--- start of DATA RECORDS ---

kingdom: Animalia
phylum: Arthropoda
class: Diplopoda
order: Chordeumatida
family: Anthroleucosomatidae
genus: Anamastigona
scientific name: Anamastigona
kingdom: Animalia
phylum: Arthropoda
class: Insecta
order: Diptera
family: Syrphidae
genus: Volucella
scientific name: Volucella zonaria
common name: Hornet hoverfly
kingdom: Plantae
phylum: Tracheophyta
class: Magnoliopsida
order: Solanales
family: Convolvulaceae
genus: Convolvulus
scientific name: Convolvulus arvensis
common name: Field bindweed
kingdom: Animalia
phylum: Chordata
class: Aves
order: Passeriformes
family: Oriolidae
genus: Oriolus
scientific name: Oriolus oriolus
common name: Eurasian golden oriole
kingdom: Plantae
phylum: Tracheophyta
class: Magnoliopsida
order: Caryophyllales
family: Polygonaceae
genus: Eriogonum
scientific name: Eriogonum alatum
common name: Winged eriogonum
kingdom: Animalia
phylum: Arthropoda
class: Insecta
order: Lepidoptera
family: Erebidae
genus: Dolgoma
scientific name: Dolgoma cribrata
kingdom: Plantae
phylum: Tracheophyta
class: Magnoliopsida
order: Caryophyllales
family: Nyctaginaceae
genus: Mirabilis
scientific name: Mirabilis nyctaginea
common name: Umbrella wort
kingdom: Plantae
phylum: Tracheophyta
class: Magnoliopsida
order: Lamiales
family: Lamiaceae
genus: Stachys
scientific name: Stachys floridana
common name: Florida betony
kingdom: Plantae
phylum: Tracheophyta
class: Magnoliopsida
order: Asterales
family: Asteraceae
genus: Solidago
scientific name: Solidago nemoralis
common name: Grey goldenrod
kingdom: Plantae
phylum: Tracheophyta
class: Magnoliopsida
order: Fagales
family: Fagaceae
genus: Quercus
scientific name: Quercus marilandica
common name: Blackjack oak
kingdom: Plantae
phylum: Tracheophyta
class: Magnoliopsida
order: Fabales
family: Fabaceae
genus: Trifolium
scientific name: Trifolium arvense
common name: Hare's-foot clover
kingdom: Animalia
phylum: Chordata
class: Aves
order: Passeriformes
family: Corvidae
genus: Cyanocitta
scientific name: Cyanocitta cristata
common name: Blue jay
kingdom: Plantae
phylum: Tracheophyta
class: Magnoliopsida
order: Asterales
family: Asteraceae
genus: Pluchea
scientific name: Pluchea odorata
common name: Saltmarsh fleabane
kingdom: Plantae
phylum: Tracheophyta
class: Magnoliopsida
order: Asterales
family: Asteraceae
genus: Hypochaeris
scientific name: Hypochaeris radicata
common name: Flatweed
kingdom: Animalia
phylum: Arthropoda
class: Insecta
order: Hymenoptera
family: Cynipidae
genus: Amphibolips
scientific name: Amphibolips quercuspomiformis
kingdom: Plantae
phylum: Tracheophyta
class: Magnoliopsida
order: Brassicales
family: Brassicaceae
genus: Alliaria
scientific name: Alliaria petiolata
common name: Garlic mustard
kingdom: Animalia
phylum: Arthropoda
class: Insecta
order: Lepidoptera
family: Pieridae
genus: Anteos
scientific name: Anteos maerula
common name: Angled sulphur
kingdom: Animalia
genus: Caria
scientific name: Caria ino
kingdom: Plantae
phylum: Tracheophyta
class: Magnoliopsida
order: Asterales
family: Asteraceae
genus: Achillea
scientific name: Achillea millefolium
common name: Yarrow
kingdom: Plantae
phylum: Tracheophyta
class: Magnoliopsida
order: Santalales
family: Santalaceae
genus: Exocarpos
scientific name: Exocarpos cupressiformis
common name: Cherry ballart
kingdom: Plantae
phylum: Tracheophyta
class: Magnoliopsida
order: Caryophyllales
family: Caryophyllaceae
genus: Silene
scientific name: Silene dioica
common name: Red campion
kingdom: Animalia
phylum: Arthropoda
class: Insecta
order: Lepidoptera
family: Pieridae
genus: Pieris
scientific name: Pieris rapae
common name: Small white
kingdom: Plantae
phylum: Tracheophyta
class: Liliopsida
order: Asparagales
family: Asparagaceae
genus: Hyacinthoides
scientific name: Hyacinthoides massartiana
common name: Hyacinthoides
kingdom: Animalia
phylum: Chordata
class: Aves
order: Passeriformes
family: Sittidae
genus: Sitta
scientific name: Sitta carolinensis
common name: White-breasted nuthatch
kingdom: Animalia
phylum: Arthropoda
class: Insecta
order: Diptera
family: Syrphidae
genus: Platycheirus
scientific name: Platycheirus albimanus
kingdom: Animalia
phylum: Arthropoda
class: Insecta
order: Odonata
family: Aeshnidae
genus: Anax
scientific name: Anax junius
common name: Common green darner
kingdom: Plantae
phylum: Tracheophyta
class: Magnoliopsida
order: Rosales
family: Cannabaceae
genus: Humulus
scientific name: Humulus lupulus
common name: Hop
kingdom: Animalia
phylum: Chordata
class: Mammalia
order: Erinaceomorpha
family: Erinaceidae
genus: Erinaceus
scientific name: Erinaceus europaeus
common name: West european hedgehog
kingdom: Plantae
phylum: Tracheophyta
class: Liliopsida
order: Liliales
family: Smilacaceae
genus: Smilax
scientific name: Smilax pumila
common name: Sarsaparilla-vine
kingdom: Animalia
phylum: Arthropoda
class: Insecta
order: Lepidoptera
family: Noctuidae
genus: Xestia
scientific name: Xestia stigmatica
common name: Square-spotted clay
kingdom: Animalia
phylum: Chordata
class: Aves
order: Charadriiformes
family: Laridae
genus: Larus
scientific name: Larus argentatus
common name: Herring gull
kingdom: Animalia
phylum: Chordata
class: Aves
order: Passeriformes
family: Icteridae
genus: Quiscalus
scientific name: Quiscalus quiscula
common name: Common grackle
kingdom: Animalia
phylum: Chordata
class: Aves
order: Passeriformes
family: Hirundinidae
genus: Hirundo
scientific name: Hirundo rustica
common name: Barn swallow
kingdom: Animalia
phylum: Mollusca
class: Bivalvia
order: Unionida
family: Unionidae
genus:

--- end of DATA RECORDS ---

Copy every line of all the records above, reproducing each one word for word and in the same order.

kingdom: Animalia
phylum: Arthropoda
class: Diplopoda
order: Chordeumatida
family: Anthroleucosomatidae
genus: Anamastigona
scientific name: Anamastigona
kingdom: Animalia
phylum: Arthropoda
class: Insecta
order: Diptera
family: Syrphidae
genus: Volucella
scientific name: Volucella zonaria
common name: Hornet hoverfly
kingdom: Plantae
phylum: Tracheophyta
class: Magnoliopsida
order: Solanales
family: Convolvulaceae
genus: Convolvulus
scientific name: Convolvulus arvensis
common name: Field bindweed
kingdom: Animalia
phylum: Chordata
class: Aves
order: Passeriformes
family: Oriolidae
genus: Oriolus
scientific name: Oriolus oriolus
common name: Eurasian golden oriole
kingdom: Plantae
phylum: Tracheophyta
class: Magnoliopsida
order: Caryophyllales
family: Polygonaceae
genus: Eriogonum
scientific name: Eriogonum alatum
common name: Winged eriogonum
kingdom: Animalia
phylum: Arthropoda
class: Insecta
order: Lepidoptera
family: Erebidae
genus: Dolgoma
scientific name: Dolgoma cribrata
kingdom: Plantae
phylum: Tracheophyta
class: Magnoliopsida
order: Caryophyllales
family: Nyctaginaceae
genus: Mirabilis
scientific name: Mirabilis nyctaginea
common name: Umbrella wort
kingdom: Plantae
phylum: Tracheophyta
class: Magnoliopsida
order: Lamiales
family: Lamiaceae
genus: Stachys
scientific name: Stachys floridana
common name: Florida betony
kingdom: Plantae
phylum: Tracheophyta
class: Magnoliopsida
order: Asterales
family: Asteraceae
genus: Solidago
scientific name: Solidago nemoralis
common name: Grey goldenrod
kingdom: Plantae
phylum: Tracheophyta
class: Magnoliopsida
order: Fagales
family: Fagaceae
genus: Quercus
scientific name: Quercus marilandica
common name: Blackjack oak
kingdom: Plantae
phylum: Tracheophyta
class: Magnoliopsida
order: Fabales
family: Fabaceae
genus: Trifolium
scientific name: Trifolium arvense
common name: Hare's-foot clover
kingdom: Animalia
phylum: Chordata
class: Aves
order: Passeriformes
family: Corvidae
genus: Cyanocitta
scientific name: Cyanocitta cristata
common name: Blue jay
kingdom: Plantae
phylum: Tracheophyta
class: Magnoliopsida
order: Asterales
family: Asteraceae
genus: Pluchea
scientific name: Pluchea odorata
common name: Saltmarsh fleabane
kingdom: Plantae
phylum: Tracheophyta
class: Magnoliopsida
order: Asterales
family: Asteraceae
genus: Hypochaeris
scientific name: Hypochaeris radicata
common name: Flatweed
kingdom: Animalia
phylum: Arthropoda
class: Insecta
order: Hymenoptera
family: Cynipidae
genus: Amphibolips
scientific name: Amphibolips quercuspomiformis
kingdom: Plantae
phylum: Tracheophyta
class: Magnoliopsida
order: Brassicales
family: Brassicaceae
genus: Alliaria
scientific name: Alliaria petiolata
common name: Garlic mustard
kingdom: Animalia
phylum: Arthropoda
class: Insecta
order: Lepidoptera
family: Pieridae
genus: Anteos
scientific name: Anteos maerula
common name: Angled sulphur
kingdom: Animalia
genus: Caria
scientific name: Caria ino
kingdom: Plantae
phylum: Tracheophyta
class: Magnoliopsida
order: Asterales
family: Asteraceae
genus: Achillea
scientific name: Achillea millefolium
common name: Yarrow
kingdom: Plantae
phylum: Tracheophyta
class: Magnoliopsida
order: Santalales
family: Santalaceae
genus: Exocarpos
scientific name: Exocarpos cupressiformis
common name: Cherry ballart
kingdom: Plantae
phylum: Tracheophyta
class: Magnoliopsida
order: Caryophyllales
family: Caryophyllaceae
genus: Silene
scientific name: Silene dioica
common name: Red campion
kingdom: Animalia
phylum: Arthropoda
class: Insecta
order: Lepidoptera
family: Pieridae
genus: Pieris
scientific name: Pieris rapae
common name: Small white
kingdom: Plantae
phylum: Tracheophyta
class: Liliopsida
order: Asparagales
family: Asparagaceae
genus: Hyacinthoides
scientific name: Hyacinthoides massartiana
common name: Hyacinthoides
kingdom: Animalia
phylum: Chordata
class: Aves
order: Passeriformes
family: Sittidae
genus: Sitta
scientific name: Sitta carolinensis
common name: White-breasted nuthatch
kingdom: Animalia
phylum: Arthropoda
class: Insecta
order: Diptera
family: Syrphidae
genus: Platycheirus
scientific name: Platycheirus albimanus
kingdom: Animalia
phylum: Arthropoda
class: Insecta
order: Odonata
family: Aeshnidae
genus: Anax
scientific name: Anax junius
common name: Common green darner
kingdom: Plantae
phylum: Tracheophyta
class: Magnoliopsida
order: Rosales
family: Cannabaceae
genus: Humulus
scientific name: Humulus lupulus
common name: Hop
kingdom: Animalia
phylum: Chordata
class: Mammalia
order: Erinaceomorpha
family: Erinaceidae
genus: Erinaceus
scientific name: Erinaceus europaeus
common name: West european hedgehog
kingdom: Plantae
phylum: Tracheophyta
class: Liliopsida
order: Liliales
family: Smilacaceae
genus: Smilax
scientific name: Smilax pumila
common name: Sarsaparilla-vine
kingdom: Animalia
phylum: Arthropoda
class: Insecta
order: Lepidoptera
family: Noctuidae
genus: Xestia
scientific name: Xestia stigmatica
common name: Square-spotted clay
kingdom: Animalia
phylum: Chordata
class: Aves
order: Charadriiformes
family: Laridae
genus: Larus
scientific name: Larus argentatus
common name: Herring gull
kingdom: Animalia
phylum: Chordata
class: Aves
order: Passeriformes
family: Icteridae
genus: Quiscalus
scientific name: Quiscalus quiscula
common name: Common grackle
kingdom: Animalia
phylum: Chordata
class: Aves
order: Passeriformes
family: Hirundinidae
genus: Hirundo
scientific name: Hirundo rustica
common name: Barn swallow
kingdom: Animalia
phylum: Mollusca
class: Bivalvia
order: Unionida
family: Unionidae
genus:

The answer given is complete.